First, Happy Easter everyone.
Second, aren’t we just so insanely blessed to be able to openly celebrate this day without putting our life in danger? My mind has been consumed with thoughts about the Kenya university massacre and it has made me realize how often I take this blessing for granted.
One of the things that annoy me about fellow Christians is being so unnecessarily and so excessively vocal about their faith. Because I grew up in a conservative Christian family, there were many times during my childhood when I felt like Jesus was being shoved down my throat as well as other people’s throats, and I hated it. Even now, I roll my eyes whenever I see “If you love Jesus, like and share!” posts on Facebook and Instagram. The last thing I feel is surprise whenever I see people who aren’t Christians get put off by Christians because they’re too outspoken to the point of being condescending.
And because of that, I’ve always been very reserved when it comes to my faith. I can always write about it, but talking about it with other people face to face has always been very challenging for me. Whenever my friends would confide in me about their problems, the last thing I’d feel comfortable telling them is to pray about it. I would sometimes get very conscious when I’m out with friends and I’d close my eyes to pray before eating. Sometimes, when everyone’s already in the middle of a fun conversation, I would opt to not pray anymore so that it wouldn’t “spoil” the mood. My friends aren’t even the kind of people who would judge a person for their religious practices but I felt the need to downplay my faith all the same.
And now I feel so incredibly ashamed for all these things. How ungrateful and stupid am I to let petty things like public image unsettle my confidence and pride in my faith when there are thousands of people across the world whose lives are literally at risk just because they believe in something other people are against? How foolish am I to fear putting off someone for displaying my faith when there are other people putting their life on the line for believing in theirs?
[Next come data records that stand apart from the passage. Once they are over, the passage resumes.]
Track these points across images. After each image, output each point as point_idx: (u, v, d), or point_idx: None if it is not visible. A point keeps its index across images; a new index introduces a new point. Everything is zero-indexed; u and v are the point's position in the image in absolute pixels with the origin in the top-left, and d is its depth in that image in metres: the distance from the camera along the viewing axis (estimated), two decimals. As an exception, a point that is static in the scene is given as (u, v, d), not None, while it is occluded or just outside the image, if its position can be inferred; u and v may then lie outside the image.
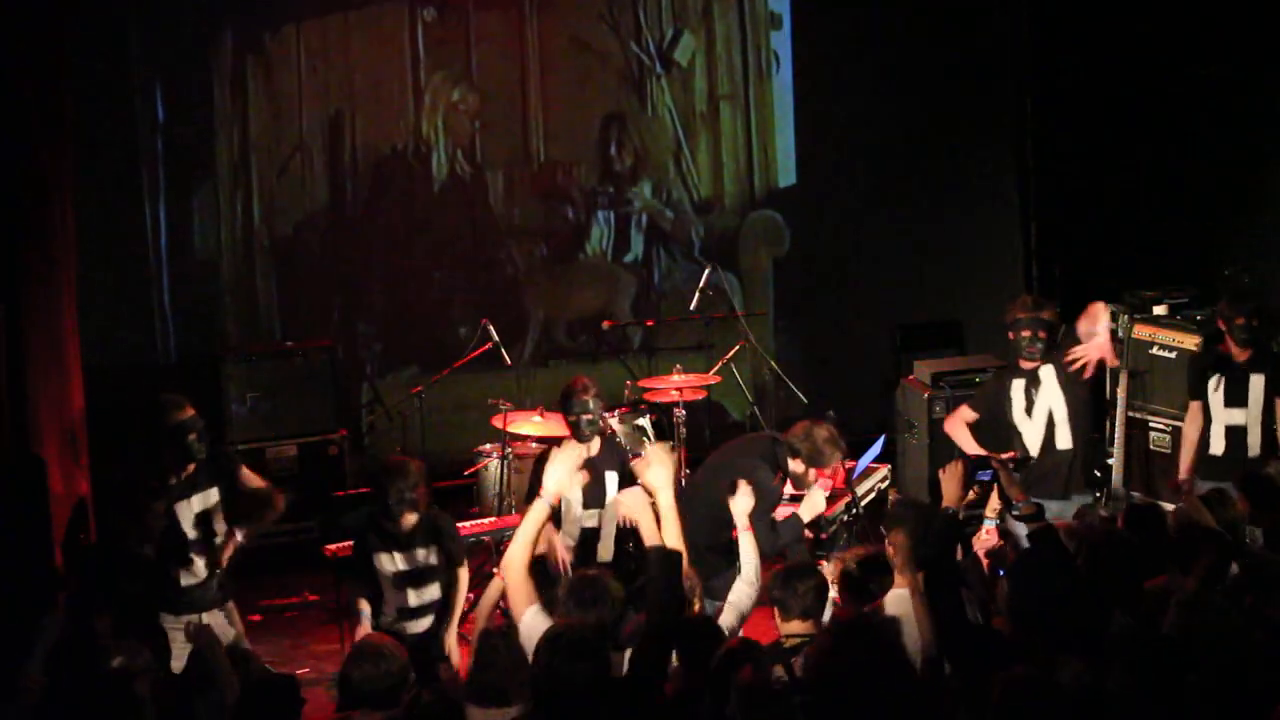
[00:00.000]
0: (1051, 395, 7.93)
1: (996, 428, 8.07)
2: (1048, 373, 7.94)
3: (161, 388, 9.99)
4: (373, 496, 7.03)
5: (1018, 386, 7.99)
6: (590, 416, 7.43)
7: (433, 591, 7.01)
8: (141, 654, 5.82)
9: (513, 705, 5.40)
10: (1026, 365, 7.98)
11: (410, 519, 6.90)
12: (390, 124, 11.16)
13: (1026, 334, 7.91)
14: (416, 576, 6.97)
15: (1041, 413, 7.94)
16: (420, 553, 6.97)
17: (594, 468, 7.42)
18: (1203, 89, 10.86)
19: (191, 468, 7.04)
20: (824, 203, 12.03)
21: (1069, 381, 7.93)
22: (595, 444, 7.54)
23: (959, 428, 8.10)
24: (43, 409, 8.40)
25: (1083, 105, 11.68)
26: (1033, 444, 7.95)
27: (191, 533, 7.04)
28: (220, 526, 7.12)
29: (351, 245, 11.18)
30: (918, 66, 11.90)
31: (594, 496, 7.50)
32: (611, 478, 7.57)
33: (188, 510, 7.03)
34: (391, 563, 6.94)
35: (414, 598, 6.97)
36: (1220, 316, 8.32)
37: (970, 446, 7.91)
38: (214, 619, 7.04)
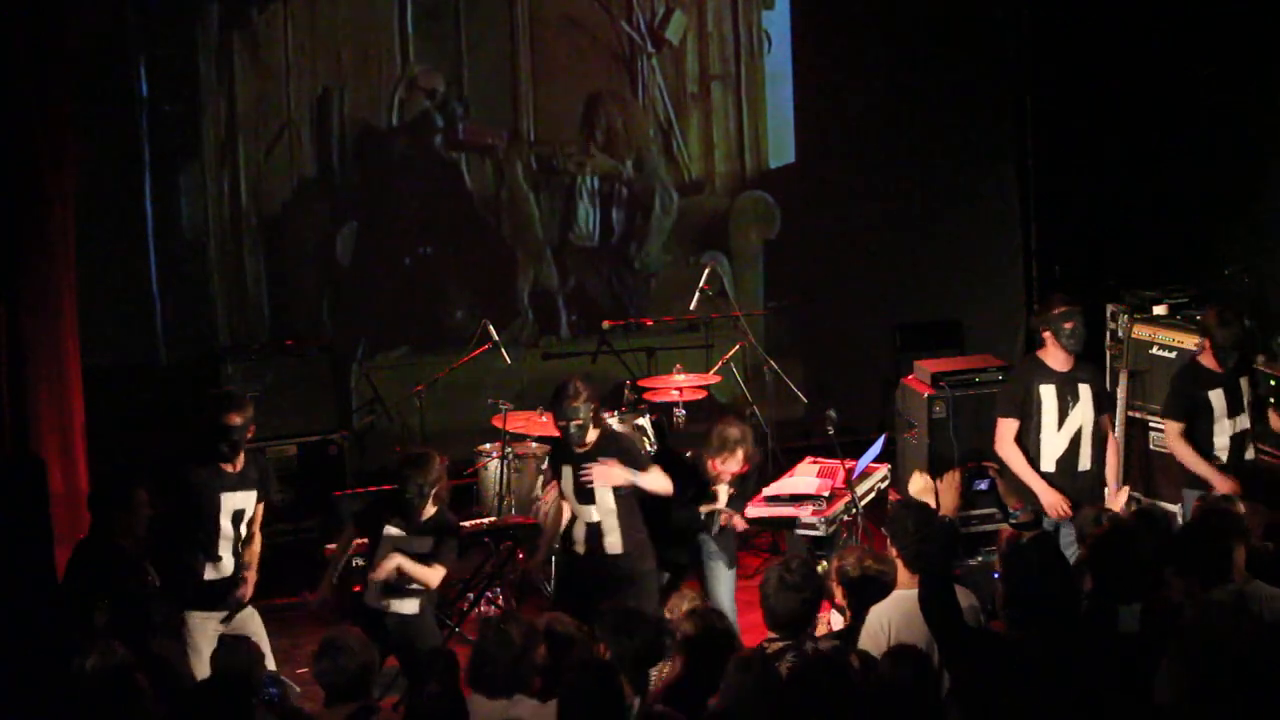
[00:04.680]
0: (1085, 411, 7.78)
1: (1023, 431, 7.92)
2: (1085, 389, 7.78)
3: (161, 388, 10.24)
4: (395, 487, 7.29)
5: (1049, 393, 7.81)
6: (579, 422, 7.39)
7: None
8: (115, 653, 5.85)
9: (514, 696, 5.53)
10: (1061, 366, 7.80)
11: (429, 511, 7.19)
12: (379, 102, 11.06)
13: (1069, 325, 7.72)
14: (416, 560, 7.13)
15: (1071, 427, 7.79)
16: (420, 541, 7.19)
17: (585, 464, 7.46)
18: (1203, 89, 10.85)
19: (241, 463, 7.29)
20: (819, 190, 11.97)
21: (1099, 399, 7.79)
22: (590, 439, 7.50)
23: (1009, 448, 7.84)
24: (43, 409, 8.42)
25: (1083, 105, 11.67)
26: (1050, 459, 7.78)
27: (226, 526, 7.27)
28: (245, 532, 7.34)
29: (340, 224, 11.06)
30: (916, 68, 11.86)
31: (584, 492, 7.48)
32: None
33: (230, 503, 7.25)
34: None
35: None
36: (1207, 331, 8.02)
37: (1027, 473, 7.70)
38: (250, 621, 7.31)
I’ve learned today that openly practicing my faith doesn’t and shouldn’t automatically mean I’m shoving it in everyone’s face. I’ve learned that showing my faith with neither fear nor risk is a blessing that not everyone has and, therefore, should be appreciated and taken advantage of.
Most of all, I’ve learned that I have such a long, long way to go in terms of my walk with Christ. I am so incredibly fortunate that I have a God who believes I am worth it, that I have accepted into my heart the One who believes I am worth dying on the cross for… even when I know I am not.